Instructions to follow -
The lines you return must be all those in the data that hold the string "meta".

Data under study -

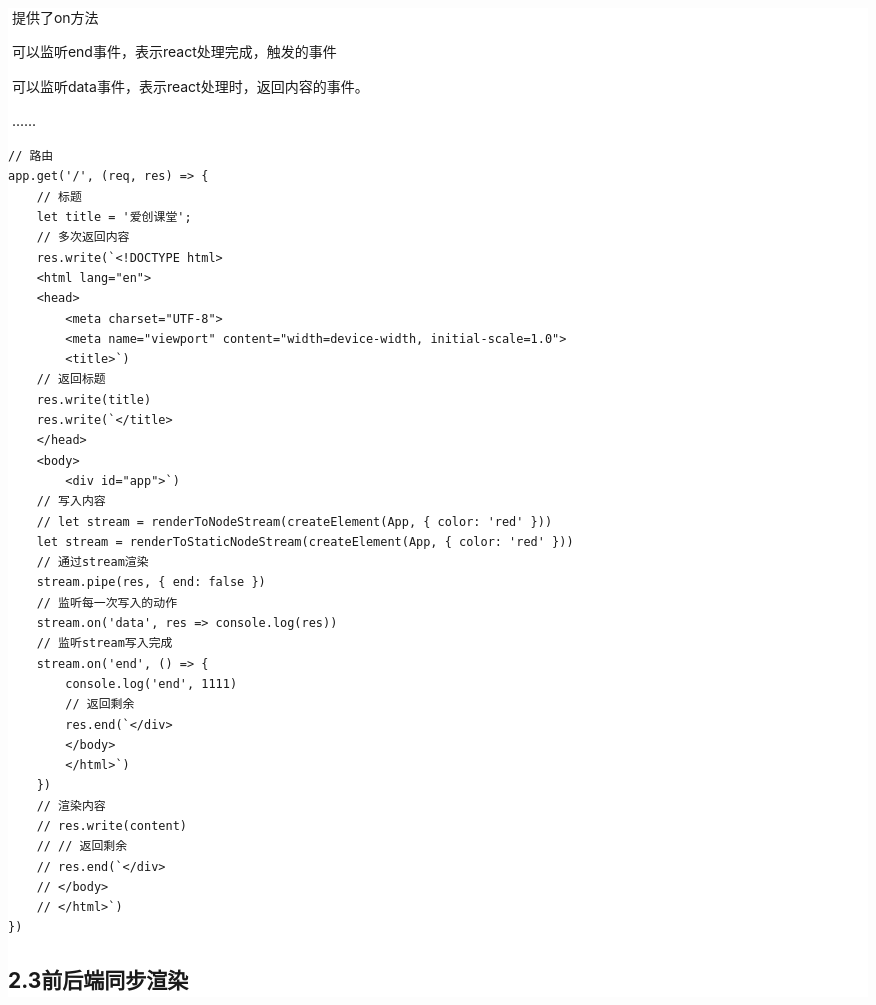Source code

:​								提供了on方法

​										可以监听end事件，表示react处理完成，触发的事件

​										可以监听data事件，表示react处理时，返回内容的事件。

​										......

```
// 路由
app.get('/', (req, res) => {
    // 标题
    let title = '爱创课堂';
    // 多次返回内容
    res.write(`<!DOCTYPE html>
    <html lang="en">
    <head>
        <meta charset="UTF-8">
        <meta name="viewport" content="width=device-width, initial-scale=1.0">
        <title>`)
    // 返回标题
    res.write(title)
    res.write(`</title>
    </head>
    <body>
        <div id="app">`)
    // 写入内容
    // let stream = renderToNodeStream(createElement(App, { color: 'red' }))
    let stream = renderToStaticNodeStream(createElement(App, { color: 'red' }))
    // 通过stream渲染
    stream.pipe(res, { end: false })
    // 监听每一次写入的动作
    stream.on('data', res => console.log(res))
    // 监听stream写入完成
    stream.on('end', () => {
        console.log('end', 1111)
        // 返回剩余
        res.end(`</div>
        </body>
        </html>`)
    })
    // 渲染内容
    // res.write(content)
    // // 返回剩余
    // res.end(`</div>
    // </body>
    // </html>`)
})
```

 

## 2.3前后端同步渲染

Answer box -
        <meta charset="UTF-8">
        <meta name="viewport" content="width=device-width, initial-scale=1.0">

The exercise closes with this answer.